[DATA LISTING Boundary: Start]
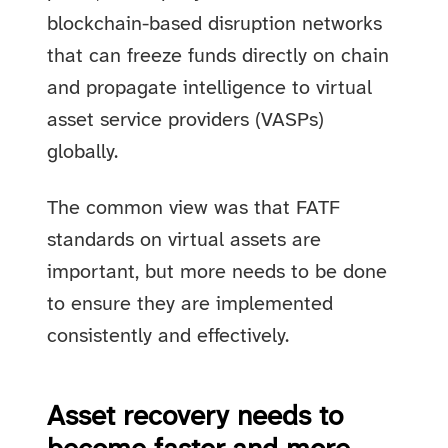
blockchain-based disruption networks
that can freeze funds directly on chain
and propagate intelligence to virtual
asset service providers (VASPs)
globally.
The common view was that FATF
standards on virtual assets are
important, but more needs to be done
to ensure they are implemented
consistently and effectively.
Asset recovery needs to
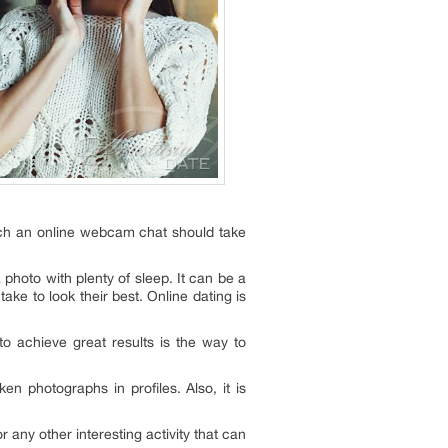
uch an online webcam chat should take
photo with plenty of sleep. It can be a
ake to look their best. Online dating is
to achieve great results is the way to
n photographs in profiles. Also, it is
any other interesting activity that can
[DATA LISTING Boundary: End]
» **WHAT THE TASK ASKS**:
What is wanted is a word-for-word restatement of the entries, without their images.

» **ANSWER SECTION**:
blockchain-based disruption networks
that can freeze funds directly on chain
and propagate intelligence to virtual
asset service providers (VASPs)
globally.
The common view was that FATF
standards on virtual assets are
important, but more needs to be done
to ensure they are implemented
consistently and effectively.
Asset recovery needs to
uch an online webcam chat should take
photo with plenty of sleep. It can be a
ake to look their best. Online dating is
to achieve great results is the way to
n photographs in profiles. Also, it is
any other interesting activity that can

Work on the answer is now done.